I’m a very classical style thinker. In my mind, facts and opinions, history and myth are distinct. However, on this trip we’ve learned that it is impossible to separate these concepts.
“The Jews don’t have history; they have memory" is a phrase that Jeremy, our tour guide, has repeated often.
Throughout the day we were presented with identity not simply as facts and dates but how this history is assembled into the narrative of memory. Memory is not our life as it happened to us but what we choose to remember, and more importantly what we choose to forget.
At the Palmarch, a museum (though it’s really more of a multimedia experience) dedicated to the elite military group that was pivotal in securing Israel’s independence and statehood, I thought of the Israeli and Jewish memory we were being presented. I thought of how they chose to tell stories of heroism, friendship and sacrifice of the Jewish soldiers. The trauma of the Holocaust was also central to understanding the mood around Yom Hazikaron, Israel’s memorial day to fallen soldiers. This part of the Palmarch experience also gave new meaning to what Haim, a Holocaust survivor, said at Hillel’s shabbat dinner, “We’ve got to hold on to that Israel!”
There may be dominant narratives in this country, but there are also many more narratives, as numerous as they are diverse. Later in the day, on our graffiti tour in the hip Tel-Aviv neighborhood of Florentin, one of the images was marked over by vegan political activists with the text, “All are 269” and “Free 269.” These slogans referred to the plight of the cows who are given a number before they are slaughtered for human consumption, just as the victims of the shoah were given a number and slaughtered.

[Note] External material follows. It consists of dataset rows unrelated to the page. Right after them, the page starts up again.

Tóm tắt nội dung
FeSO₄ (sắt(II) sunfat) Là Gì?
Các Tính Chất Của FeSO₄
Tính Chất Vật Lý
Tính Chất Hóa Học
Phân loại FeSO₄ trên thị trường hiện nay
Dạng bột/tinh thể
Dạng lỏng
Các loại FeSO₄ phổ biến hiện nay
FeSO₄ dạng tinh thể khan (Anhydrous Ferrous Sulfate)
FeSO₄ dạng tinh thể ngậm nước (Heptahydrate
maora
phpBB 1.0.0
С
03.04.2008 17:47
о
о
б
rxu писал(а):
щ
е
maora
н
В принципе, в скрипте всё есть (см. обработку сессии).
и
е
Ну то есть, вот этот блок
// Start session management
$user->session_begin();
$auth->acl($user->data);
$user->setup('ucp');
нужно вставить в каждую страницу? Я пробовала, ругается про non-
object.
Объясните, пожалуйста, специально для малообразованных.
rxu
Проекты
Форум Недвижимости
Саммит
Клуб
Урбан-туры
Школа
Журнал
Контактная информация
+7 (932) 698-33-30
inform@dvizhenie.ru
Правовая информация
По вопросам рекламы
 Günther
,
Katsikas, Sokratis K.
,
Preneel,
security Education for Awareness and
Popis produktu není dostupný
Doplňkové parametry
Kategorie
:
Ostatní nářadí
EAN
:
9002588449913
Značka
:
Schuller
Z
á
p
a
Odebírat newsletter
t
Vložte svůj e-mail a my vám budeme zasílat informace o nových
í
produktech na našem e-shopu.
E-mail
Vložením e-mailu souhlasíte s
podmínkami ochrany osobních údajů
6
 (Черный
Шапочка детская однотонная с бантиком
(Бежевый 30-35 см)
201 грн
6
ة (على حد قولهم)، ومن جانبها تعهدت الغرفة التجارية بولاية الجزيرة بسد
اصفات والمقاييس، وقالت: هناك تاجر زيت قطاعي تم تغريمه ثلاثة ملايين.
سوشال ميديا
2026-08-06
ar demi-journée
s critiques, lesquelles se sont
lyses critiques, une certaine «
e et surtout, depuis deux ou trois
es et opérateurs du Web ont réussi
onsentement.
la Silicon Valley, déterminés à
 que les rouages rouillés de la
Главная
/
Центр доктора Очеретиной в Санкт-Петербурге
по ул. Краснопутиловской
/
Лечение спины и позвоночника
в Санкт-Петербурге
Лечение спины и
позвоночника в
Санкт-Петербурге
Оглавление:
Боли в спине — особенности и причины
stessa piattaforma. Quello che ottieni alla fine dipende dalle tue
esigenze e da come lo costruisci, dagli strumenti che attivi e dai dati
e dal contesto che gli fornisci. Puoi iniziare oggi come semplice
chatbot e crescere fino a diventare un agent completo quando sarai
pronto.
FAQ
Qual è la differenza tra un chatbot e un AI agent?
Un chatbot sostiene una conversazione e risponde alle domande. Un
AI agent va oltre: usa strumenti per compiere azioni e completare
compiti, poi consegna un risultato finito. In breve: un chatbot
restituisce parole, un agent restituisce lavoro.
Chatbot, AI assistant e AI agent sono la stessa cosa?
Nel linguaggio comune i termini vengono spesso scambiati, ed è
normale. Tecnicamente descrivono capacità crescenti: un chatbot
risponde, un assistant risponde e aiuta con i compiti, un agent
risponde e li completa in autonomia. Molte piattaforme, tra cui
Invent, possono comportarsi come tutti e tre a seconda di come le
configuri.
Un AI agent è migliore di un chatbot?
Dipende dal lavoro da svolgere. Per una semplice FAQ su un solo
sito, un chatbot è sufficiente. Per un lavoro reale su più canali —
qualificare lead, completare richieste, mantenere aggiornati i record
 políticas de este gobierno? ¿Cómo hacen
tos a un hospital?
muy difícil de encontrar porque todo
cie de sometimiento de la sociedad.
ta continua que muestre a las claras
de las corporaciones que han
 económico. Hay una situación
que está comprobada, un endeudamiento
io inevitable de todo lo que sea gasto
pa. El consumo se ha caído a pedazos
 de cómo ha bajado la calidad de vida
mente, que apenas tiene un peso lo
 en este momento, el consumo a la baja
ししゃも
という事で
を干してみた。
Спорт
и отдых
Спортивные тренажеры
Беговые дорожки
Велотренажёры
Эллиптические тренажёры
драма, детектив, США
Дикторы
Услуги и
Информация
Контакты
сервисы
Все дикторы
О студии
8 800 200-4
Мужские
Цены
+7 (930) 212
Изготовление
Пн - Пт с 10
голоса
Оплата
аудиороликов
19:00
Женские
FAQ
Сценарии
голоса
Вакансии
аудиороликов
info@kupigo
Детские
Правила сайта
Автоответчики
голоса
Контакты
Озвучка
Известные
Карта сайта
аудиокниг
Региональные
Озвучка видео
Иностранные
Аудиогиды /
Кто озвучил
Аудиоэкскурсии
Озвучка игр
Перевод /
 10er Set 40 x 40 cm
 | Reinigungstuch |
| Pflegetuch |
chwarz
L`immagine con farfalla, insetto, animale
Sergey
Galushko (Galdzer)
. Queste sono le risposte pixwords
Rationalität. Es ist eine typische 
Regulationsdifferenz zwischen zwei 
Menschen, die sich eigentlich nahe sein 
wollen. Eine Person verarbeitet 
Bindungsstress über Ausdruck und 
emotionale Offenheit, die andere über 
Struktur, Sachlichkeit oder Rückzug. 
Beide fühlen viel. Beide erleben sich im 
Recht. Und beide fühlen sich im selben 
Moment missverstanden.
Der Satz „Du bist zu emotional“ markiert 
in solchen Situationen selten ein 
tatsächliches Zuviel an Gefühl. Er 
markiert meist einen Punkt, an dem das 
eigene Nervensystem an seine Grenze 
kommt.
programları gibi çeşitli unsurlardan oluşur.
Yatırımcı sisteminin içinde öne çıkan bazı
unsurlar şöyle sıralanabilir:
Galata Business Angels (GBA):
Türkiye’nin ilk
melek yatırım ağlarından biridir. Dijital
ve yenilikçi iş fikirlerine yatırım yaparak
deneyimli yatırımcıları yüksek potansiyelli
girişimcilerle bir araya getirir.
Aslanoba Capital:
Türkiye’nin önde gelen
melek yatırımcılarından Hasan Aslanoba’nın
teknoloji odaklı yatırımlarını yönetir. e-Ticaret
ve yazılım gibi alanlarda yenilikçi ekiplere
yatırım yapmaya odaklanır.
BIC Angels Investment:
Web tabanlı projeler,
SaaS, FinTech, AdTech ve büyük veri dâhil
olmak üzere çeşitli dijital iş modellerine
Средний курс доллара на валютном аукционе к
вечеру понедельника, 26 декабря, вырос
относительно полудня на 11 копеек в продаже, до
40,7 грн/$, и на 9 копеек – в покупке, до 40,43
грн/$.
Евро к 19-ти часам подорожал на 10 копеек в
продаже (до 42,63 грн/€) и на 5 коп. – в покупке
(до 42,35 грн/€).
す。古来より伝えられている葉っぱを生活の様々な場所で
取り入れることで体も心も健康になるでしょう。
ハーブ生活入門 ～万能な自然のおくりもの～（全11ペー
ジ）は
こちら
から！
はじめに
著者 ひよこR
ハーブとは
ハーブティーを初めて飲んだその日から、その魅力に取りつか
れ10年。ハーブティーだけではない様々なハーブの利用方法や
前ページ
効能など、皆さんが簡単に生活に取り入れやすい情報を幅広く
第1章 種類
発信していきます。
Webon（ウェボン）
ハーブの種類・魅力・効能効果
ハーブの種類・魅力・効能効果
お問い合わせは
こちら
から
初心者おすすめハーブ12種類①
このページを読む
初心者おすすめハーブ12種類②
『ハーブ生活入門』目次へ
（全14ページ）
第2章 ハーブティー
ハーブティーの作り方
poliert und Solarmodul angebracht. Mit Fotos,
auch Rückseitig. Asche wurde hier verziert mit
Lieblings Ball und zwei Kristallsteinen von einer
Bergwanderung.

At the end of the day the struggles and identities of Israel are a reflection of of our own identities and struggles. Just as the line of the Israeli national anthem “the 2000 year old hope - will not be lost: To be a free people in our land” does not include the Arabs and other non-Jews who were also there, the line of our own national anthem “O’er the land of the free and the home of the brave!” excludes the slaves and Native Americans to create our own patriotic memory. Israel challenges us to ask ourselves, how do we choose to remember?